Et lorsque Latifa eut rendu à leur forme première les princes et les autres individus qu’elle avait, par ses sorcelleries, changés en daims, et qu’elle les eut congédiés après leur avoir donné à manger et de quoi se vêtir, Al-Simourg prit Diamant et ses trois épouses sur son dos, et les transporta en peu de temps à la ville du roi Tammouz ben Qâmous, père de la princesse Mohra. Et il dressa des tentes à leur intention, hors de la ville, et les y laissa prendre quelque repos, pour aller lui-même, sur la prière de Diamant, dans le harem où se trouvait la favorite Branche de Corail. Et il avisa la jeune fille de l’arrivée de Diamant, qu’elle attendait dans les soupirs et les douleurs du cœur. Et il n’eût pas de peine à la décider à se laisser conduire par lui auprès de son amoureux. Et il la transporta dans la tente où Diamant était assoupi, et la laissa seule avec lui, en emmenant les trois autres épouses. Et Diamant, après les épanchements du retour, sut prouver à Branche de Corail qu’il n’oubliait pas ses promesses, et, séance tenante, il lui parla le langage qui convenait. Et elle se dilata d’aise et de contentement, et fut trouvée charmante par les trois épouses de Diamant.

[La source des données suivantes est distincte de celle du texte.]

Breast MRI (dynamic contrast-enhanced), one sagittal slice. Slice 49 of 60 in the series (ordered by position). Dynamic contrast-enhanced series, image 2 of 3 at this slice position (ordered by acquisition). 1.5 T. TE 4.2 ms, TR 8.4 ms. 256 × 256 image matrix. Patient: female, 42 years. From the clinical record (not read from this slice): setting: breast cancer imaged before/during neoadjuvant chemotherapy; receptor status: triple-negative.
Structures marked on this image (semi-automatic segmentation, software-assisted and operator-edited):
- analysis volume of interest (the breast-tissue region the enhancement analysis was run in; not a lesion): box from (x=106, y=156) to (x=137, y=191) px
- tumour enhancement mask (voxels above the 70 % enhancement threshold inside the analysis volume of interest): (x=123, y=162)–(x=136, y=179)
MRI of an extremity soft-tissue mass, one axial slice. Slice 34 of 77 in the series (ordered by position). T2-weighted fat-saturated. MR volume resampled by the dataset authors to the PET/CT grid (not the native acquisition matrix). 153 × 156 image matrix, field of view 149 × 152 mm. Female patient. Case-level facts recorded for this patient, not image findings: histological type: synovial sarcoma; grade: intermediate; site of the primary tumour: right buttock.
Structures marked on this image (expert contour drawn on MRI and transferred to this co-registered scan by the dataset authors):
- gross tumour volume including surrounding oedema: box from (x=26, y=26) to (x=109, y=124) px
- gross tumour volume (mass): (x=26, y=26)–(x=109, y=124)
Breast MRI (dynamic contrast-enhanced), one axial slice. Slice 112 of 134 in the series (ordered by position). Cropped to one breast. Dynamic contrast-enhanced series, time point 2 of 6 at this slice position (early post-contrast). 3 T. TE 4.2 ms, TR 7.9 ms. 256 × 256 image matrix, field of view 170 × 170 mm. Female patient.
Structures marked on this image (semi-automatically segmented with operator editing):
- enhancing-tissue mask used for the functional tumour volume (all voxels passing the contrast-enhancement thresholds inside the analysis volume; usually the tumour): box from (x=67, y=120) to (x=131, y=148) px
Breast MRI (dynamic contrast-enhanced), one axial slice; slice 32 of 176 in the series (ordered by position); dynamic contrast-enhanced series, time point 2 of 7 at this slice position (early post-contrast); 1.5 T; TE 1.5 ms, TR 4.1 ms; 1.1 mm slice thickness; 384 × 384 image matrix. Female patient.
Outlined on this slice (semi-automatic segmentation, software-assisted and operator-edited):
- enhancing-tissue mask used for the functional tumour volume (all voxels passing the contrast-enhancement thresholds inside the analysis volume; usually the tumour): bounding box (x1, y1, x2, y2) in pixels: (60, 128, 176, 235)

Or, lorsque les affaires intimes furent ainsi réglées entre Diamant et ses quatre épouses, on songea à l’accomplissement du projet principal. Et Diamant sortit des tentes, et se dirigea seul vers la ville, et arriva sur la place du meidân, devant le palais de Mohra, là où étaient accrochées, par milliers, les têtes de princes et de rois, les uns avec leur couronne, et d’autres toutes nues et chevelues. Et il se dirigea vers le tambour, et le fit résonner avec force, pour annoncer qu’il était prêt à donner à la princesse Mohra la réponse qu’elle réclamait de ses prétendants…

— À ce moment de sa narration, Schahrazade vit apparaître le matin et, discrète, se tut.

MAIS LORSQUE FUT
LA NEUF CENT VINGT-UNIÈME NUIT

Elle dit :

… pour annoncer qu’il était prêt à donner à la princesse Mohra la réponse qu’elle réclamait de ses prétendants. Et aussitôt les gardes le menèrent auprès du roi Tammouz ben Qâmous, qui reconnut en lui le jeune homme dont la beauté l’avait séduit, et à qui il avait dit, la première fois : « Réfléchis pendant trois jours, et reviens ensuite demander l’audience qui doit séparer ta gracieuse tête du royaume de ton corps. »

Or, cette fois, il lui fit signe d’avancer, et lui dit : « Ô mon fils, qu’Allah te protège ! Persistes-tu toujours à vouloir connaître les mystères et expliquer les idées fantasques d’une jeune fille ? » Et Diamant dit : « La science de la divination nous vient d’Allah, et nous n’avons pas à nous enorgueillir des dons d’Allah ! Or, ce secret que ta fille a caché dans le coffret de son cœur, et dont elle demande l’ouverture, personne ne le connaît, mais moi j’en ai la clef. » Et le roi dit : « Quel dommage pour ta jeunesse ! Voici que tu viens de laver tes mains de la vie ! »

Et, comme il n’espérait plus détourner le jeune homme de son funeste projet, il donna l’ordre aux esclaves de prévenir leur maîtresse Mohra qu’un prince étranger venait essayer, dans le but d’être agréé par elle, d’expliquer ses fantasmagories.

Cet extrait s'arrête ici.